It very much depends on your data. Say you have two million points, with $x_i$ randomly in the interval [0, 1000000]. Simple and fast: Sort the points by first coordinate, then for every point $(x_i, y_i)$ you compare with the points $(x_j, y_j)$ for j ranging from i + 1 to n as long as $x_j ≤ x_i + 1$. On average you compare with two other points.
Now assume you have two million points, with coordinates randomly in the interval [0, 2]. The algorithm above is totally useless. Divide the x-axis into intervals of size d for a suitable d, say 0.01, then for each of these intervals you collect all points with $x_i$ in the interval, and sort them by $y_i$.
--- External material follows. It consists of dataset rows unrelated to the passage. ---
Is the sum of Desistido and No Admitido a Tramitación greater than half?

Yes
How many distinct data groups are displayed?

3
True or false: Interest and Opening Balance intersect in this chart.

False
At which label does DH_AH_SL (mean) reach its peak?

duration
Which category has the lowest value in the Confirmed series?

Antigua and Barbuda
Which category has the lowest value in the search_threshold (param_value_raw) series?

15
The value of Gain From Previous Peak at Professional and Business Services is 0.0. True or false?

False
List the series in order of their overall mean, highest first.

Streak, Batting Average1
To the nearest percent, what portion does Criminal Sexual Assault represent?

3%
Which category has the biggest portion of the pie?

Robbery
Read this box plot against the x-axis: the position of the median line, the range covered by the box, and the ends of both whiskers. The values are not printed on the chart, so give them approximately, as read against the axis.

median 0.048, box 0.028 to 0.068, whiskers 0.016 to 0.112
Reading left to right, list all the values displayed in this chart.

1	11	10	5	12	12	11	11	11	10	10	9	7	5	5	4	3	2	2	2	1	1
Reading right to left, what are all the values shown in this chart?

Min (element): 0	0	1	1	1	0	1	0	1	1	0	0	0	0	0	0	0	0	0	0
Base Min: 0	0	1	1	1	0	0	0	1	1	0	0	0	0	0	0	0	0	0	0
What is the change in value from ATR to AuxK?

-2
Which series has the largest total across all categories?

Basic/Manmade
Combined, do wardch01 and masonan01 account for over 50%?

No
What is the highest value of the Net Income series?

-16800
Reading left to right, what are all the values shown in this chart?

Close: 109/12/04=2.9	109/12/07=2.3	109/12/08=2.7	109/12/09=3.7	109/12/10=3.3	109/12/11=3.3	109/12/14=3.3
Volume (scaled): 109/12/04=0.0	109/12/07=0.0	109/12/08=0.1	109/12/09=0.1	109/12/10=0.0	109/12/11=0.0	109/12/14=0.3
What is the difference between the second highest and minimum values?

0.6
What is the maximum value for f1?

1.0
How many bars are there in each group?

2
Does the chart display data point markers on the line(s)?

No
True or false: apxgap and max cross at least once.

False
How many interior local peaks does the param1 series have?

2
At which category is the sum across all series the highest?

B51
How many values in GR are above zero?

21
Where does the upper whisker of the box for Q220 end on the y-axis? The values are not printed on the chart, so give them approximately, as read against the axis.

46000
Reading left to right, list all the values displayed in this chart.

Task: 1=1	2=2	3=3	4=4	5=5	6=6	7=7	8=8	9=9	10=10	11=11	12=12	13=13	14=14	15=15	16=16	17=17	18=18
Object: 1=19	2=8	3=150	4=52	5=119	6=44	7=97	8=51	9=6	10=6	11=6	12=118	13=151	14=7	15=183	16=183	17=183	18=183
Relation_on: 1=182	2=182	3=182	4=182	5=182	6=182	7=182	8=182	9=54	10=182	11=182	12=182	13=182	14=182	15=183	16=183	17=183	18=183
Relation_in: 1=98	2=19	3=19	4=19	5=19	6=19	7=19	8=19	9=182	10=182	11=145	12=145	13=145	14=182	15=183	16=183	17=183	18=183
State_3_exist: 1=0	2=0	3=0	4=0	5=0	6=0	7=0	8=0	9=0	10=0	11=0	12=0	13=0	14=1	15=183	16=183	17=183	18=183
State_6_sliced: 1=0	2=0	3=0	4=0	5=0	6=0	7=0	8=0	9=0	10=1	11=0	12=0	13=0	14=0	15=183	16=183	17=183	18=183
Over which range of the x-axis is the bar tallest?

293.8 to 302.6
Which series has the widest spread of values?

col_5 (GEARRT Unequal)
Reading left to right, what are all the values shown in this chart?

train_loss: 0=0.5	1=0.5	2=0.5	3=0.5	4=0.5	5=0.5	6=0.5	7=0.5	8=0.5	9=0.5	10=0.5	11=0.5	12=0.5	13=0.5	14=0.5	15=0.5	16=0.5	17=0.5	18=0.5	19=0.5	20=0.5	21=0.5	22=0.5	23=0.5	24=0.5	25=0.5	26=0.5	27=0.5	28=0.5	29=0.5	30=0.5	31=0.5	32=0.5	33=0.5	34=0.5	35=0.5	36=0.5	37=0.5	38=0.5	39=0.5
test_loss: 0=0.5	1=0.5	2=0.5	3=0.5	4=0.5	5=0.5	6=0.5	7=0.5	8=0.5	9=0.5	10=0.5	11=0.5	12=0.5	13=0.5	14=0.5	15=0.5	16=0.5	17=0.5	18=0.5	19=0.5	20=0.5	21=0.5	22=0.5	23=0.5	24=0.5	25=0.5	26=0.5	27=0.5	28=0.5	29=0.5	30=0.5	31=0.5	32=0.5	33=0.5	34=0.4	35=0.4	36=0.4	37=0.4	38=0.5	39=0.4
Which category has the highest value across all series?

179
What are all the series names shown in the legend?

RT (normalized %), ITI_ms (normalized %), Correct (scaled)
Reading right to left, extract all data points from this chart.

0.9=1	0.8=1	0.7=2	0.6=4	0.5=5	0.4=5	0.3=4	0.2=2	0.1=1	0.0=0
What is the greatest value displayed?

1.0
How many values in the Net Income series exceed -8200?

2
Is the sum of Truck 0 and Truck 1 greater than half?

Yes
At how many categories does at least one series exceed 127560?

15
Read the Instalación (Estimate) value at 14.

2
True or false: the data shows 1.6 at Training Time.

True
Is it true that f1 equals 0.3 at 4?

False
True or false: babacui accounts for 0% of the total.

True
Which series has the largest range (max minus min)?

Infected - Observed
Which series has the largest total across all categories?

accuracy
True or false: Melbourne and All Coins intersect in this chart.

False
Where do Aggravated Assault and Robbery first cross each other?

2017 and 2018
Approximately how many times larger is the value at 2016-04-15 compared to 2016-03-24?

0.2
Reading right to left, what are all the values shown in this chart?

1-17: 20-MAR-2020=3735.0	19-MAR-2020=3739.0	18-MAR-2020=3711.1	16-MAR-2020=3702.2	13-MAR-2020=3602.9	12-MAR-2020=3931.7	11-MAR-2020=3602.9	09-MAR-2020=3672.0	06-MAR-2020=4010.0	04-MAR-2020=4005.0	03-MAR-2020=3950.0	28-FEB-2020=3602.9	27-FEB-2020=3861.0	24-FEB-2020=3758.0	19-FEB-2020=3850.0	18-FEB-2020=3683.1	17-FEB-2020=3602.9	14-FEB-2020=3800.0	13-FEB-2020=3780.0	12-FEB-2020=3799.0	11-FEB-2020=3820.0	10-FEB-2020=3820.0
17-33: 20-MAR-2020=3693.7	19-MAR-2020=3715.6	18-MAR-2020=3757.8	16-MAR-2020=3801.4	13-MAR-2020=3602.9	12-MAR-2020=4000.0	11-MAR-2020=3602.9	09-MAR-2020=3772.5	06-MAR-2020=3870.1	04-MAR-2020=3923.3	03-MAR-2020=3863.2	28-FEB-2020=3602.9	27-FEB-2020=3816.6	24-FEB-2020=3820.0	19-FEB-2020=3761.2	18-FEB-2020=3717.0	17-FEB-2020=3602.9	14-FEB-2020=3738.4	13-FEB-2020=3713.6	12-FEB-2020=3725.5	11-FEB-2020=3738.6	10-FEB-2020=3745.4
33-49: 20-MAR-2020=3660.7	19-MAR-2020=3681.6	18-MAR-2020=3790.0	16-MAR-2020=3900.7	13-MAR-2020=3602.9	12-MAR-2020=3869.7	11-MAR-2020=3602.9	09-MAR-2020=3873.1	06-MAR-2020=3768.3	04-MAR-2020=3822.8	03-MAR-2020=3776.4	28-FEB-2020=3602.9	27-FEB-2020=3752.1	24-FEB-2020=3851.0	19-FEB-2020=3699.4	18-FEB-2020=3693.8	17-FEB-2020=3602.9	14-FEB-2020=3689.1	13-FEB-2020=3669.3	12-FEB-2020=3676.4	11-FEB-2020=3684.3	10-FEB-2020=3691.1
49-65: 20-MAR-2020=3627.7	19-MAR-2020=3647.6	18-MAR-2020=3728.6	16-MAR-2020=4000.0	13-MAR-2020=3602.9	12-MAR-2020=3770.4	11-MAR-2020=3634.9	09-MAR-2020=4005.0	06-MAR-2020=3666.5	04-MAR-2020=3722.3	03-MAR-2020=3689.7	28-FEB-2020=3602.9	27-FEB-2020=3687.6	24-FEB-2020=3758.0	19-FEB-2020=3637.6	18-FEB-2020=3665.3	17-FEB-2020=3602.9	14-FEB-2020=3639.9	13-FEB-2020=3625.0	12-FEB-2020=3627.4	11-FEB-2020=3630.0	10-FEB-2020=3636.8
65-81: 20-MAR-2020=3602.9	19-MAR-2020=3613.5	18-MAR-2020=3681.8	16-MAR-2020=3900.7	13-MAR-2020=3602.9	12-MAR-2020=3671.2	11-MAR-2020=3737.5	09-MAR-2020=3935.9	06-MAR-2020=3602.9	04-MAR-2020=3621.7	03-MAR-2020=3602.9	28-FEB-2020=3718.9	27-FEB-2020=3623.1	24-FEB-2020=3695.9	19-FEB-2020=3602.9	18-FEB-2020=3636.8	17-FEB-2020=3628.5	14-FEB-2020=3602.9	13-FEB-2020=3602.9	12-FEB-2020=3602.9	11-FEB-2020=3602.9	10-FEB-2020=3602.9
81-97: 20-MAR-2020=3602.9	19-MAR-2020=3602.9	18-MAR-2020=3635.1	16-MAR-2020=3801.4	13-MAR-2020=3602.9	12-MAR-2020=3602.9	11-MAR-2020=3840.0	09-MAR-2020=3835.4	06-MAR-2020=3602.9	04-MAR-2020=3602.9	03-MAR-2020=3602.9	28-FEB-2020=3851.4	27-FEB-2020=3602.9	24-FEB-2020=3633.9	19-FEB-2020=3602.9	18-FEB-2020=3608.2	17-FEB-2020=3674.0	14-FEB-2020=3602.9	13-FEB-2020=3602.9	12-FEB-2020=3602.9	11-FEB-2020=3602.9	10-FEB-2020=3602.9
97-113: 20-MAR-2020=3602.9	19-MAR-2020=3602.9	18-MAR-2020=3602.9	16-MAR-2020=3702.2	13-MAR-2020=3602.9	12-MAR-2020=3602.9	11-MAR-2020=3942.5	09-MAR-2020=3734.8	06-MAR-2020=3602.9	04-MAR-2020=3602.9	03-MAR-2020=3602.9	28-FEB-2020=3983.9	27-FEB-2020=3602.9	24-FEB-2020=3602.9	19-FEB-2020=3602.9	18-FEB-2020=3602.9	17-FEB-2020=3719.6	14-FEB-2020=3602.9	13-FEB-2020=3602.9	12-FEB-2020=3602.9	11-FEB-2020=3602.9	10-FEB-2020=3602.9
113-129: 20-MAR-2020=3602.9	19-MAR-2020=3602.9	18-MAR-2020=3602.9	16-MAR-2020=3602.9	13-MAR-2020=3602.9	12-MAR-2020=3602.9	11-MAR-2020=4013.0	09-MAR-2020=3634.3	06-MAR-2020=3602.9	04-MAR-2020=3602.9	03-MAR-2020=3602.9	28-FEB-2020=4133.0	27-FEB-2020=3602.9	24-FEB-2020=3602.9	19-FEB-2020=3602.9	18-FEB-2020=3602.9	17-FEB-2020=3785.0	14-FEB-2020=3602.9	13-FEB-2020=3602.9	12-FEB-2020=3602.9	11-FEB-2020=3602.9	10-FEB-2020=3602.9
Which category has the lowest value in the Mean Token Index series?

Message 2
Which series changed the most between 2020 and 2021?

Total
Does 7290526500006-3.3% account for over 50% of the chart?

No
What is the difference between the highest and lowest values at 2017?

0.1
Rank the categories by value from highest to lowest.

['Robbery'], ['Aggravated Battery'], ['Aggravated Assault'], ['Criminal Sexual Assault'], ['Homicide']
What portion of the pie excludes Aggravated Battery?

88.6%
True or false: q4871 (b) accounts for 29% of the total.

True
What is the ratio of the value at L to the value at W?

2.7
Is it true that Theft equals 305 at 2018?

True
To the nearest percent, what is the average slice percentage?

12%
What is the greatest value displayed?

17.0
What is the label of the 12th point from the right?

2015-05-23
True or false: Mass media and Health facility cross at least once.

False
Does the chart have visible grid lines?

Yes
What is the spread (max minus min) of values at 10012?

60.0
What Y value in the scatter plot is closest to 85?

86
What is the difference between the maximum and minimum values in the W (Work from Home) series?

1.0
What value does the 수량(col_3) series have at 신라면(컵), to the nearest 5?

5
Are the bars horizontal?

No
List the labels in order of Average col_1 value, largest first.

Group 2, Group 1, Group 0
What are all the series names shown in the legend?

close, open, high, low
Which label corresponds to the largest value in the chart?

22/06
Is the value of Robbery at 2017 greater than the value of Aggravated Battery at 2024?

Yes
For example, you will have all points with $0.37 ≤ x_i ≤ 0.38$. You compare them to points with $x_j$ in the intervals from $[0.00, 0.01]$ to $[1.37, 1.38]$. For each $x_i$ and each interval you compare with, you calculate two ranges where $y_j$ might be ($(x_j, y_j)$ is somewhere on the circle around $(x_i, y_i)$ with radius 1). Since the points are sorted by $y_j$ you can access all these points quickly.
You compare each $(x_i, y_i)$ with points within a total area of about $2\cdot \pi \cdot d)$, so the smaller d is, the more area you save, but the overhead grows.